RECORDS PROVIDED
-- Opening Marker --
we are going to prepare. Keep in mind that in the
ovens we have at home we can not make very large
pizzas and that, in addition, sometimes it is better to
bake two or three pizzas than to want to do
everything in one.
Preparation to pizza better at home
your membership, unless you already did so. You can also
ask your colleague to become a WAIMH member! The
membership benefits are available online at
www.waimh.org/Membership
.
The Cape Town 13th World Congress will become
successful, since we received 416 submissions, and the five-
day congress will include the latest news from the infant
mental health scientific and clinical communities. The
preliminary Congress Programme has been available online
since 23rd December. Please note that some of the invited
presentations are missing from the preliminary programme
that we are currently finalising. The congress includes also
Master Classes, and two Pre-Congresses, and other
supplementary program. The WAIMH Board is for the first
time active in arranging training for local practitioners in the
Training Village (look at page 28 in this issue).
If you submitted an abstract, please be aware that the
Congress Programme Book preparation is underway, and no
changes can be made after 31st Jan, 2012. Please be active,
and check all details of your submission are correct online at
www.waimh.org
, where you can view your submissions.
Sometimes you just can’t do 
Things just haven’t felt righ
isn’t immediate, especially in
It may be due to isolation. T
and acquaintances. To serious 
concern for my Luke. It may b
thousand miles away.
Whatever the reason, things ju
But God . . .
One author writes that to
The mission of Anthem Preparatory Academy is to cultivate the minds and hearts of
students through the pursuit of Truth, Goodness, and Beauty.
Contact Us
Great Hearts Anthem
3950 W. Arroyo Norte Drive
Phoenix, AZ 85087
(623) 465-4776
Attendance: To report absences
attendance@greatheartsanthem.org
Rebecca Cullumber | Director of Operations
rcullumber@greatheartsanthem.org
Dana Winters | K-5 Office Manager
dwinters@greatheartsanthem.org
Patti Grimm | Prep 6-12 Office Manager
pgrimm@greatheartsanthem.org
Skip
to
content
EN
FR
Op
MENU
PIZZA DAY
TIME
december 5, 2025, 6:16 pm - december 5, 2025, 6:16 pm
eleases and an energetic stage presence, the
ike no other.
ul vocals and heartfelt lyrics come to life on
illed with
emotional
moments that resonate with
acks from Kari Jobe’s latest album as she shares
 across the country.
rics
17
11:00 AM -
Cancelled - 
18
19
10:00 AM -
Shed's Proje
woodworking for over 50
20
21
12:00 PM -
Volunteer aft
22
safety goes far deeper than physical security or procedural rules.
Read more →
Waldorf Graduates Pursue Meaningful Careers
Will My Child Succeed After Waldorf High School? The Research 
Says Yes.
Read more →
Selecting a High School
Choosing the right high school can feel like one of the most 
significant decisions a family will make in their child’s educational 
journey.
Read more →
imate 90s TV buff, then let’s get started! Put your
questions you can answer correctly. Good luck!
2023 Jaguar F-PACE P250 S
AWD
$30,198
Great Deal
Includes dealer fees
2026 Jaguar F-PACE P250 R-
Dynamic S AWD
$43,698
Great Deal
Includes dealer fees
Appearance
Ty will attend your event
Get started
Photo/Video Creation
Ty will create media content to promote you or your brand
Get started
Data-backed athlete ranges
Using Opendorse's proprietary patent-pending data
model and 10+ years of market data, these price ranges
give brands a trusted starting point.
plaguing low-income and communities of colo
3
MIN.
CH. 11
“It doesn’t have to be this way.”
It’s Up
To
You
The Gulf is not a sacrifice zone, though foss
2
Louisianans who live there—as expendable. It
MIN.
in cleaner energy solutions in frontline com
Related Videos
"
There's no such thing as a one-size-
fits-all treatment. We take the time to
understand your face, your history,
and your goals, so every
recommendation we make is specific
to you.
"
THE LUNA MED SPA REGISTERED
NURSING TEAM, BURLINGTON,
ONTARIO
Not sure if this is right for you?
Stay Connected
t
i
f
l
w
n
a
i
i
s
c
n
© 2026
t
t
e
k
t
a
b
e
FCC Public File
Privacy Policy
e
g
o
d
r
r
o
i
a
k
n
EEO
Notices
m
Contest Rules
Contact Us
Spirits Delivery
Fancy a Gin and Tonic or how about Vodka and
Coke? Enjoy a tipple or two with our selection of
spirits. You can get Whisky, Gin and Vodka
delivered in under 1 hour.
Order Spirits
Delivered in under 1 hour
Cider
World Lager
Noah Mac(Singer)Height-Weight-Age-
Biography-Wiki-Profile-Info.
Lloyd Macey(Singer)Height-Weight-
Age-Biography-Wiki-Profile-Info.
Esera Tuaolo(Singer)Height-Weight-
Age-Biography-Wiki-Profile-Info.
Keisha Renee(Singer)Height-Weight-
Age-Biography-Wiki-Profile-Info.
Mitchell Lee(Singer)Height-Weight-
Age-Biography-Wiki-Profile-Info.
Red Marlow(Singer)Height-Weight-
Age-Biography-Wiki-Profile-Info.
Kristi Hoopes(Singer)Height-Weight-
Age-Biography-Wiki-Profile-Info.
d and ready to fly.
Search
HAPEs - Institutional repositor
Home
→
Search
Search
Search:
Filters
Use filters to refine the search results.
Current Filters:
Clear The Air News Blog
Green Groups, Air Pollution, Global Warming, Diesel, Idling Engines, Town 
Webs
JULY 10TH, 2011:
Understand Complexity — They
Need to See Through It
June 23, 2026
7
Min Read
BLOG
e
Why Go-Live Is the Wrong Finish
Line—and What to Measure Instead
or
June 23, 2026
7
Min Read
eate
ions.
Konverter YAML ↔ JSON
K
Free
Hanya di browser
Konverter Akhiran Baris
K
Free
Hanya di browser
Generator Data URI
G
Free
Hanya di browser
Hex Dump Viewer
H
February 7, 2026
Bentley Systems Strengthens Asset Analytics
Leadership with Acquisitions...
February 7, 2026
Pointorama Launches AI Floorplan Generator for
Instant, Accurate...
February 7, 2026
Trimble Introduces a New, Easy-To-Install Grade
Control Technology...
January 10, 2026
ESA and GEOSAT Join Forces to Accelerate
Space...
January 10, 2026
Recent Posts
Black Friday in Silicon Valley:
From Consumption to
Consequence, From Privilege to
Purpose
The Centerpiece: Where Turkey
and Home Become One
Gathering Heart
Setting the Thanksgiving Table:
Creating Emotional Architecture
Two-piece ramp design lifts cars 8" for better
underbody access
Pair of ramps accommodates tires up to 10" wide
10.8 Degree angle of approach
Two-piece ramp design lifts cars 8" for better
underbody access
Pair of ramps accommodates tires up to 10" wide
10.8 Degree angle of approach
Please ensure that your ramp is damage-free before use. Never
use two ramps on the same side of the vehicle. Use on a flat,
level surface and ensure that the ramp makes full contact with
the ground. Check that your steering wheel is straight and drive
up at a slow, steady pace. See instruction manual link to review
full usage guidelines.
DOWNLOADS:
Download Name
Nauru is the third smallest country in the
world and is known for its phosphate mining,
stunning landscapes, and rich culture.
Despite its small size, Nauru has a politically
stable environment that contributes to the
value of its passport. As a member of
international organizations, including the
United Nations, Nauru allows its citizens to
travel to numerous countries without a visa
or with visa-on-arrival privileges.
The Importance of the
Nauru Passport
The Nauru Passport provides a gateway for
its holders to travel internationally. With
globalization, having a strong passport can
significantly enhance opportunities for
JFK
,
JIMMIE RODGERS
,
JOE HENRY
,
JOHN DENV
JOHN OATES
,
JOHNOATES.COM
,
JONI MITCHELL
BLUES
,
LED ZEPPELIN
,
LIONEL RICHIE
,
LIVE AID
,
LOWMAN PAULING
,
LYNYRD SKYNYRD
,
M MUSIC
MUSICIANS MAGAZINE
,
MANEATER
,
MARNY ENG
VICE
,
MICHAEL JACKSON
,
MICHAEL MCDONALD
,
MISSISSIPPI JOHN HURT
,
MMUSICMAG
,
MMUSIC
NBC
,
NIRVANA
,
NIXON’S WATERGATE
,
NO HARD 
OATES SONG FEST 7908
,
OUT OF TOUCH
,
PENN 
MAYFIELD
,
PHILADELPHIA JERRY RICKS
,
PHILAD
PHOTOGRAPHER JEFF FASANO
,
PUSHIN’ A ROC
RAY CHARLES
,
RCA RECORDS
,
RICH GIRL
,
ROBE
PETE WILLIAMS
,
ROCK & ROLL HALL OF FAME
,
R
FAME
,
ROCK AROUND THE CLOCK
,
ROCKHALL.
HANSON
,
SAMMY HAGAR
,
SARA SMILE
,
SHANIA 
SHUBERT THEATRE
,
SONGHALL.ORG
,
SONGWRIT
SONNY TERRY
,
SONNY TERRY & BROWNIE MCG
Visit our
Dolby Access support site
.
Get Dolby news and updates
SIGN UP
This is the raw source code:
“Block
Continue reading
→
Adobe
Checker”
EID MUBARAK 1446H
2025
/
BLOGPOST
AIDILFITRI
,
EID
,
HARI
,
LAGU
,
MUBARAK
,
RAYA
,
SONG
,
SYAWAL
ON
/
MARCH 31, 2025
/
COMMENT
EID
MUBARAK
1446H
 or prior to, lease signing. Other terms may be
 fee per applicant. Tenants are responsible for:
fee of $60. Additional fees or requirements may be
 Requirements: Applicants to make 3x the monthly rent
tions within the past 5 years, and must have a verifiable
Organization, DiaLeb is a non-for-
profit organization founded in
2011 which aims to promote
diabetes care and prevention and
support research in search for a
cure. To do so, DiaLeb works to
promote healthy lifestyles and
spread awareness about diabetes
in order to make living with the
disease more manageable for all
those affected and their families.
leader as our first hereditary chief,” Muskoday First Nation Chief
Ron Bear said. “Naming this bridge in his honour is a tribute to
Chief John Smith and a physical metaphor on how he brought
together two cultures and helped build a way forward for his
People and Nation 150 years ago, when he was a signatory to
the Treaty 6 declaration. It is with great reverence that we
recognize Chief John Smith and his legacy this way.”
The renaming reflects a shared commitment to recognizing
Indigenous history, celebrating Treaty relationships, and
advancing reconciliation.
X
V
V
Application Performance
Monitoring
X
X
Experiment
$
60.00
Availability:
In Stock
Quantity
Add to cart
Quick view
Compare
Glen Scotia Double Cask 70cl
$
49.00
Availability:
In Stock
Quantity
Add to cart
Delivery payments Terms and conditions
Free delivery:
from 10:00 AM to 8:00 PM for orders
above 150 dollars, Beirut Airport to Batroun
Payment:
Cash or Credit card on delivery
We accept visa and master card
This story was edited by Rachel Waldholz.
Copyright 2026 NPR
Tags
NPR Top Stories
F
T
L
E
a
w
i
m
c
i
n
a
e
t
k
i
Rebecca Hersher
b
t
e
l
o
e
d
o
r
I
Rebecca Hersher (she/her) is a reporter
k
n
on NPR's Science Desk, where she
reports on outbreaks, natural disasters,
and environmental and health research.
-- Closing Marker --
EXERCISE DIRECTIONS
Your reply is to repeat, unchanged, the lines above running from the one with "significant decisions a" up to and including the one with "Data-backed athlete ranges".

PROBLEM SOLUTION
significant decisions a family will make in their child’s educational 
journey.
Read more →
imate 90s TV buff, then let’s get started! Put your
questions you can answer correctly. Good luck!
2023 Jaguar F-PACE P250 S
AWD
$30,198
Great Deal
Includes dealer fees
2026 Jaguar F-PACE P250 R-
Dynamic S AWD
$43,698
Great Deal
Includes dealer fees
Appearance
Ty will attend your event
Get started
Photo/Video Creation
Ty will create media content to promote you or your brand
Get started
Data-backed athlete ranges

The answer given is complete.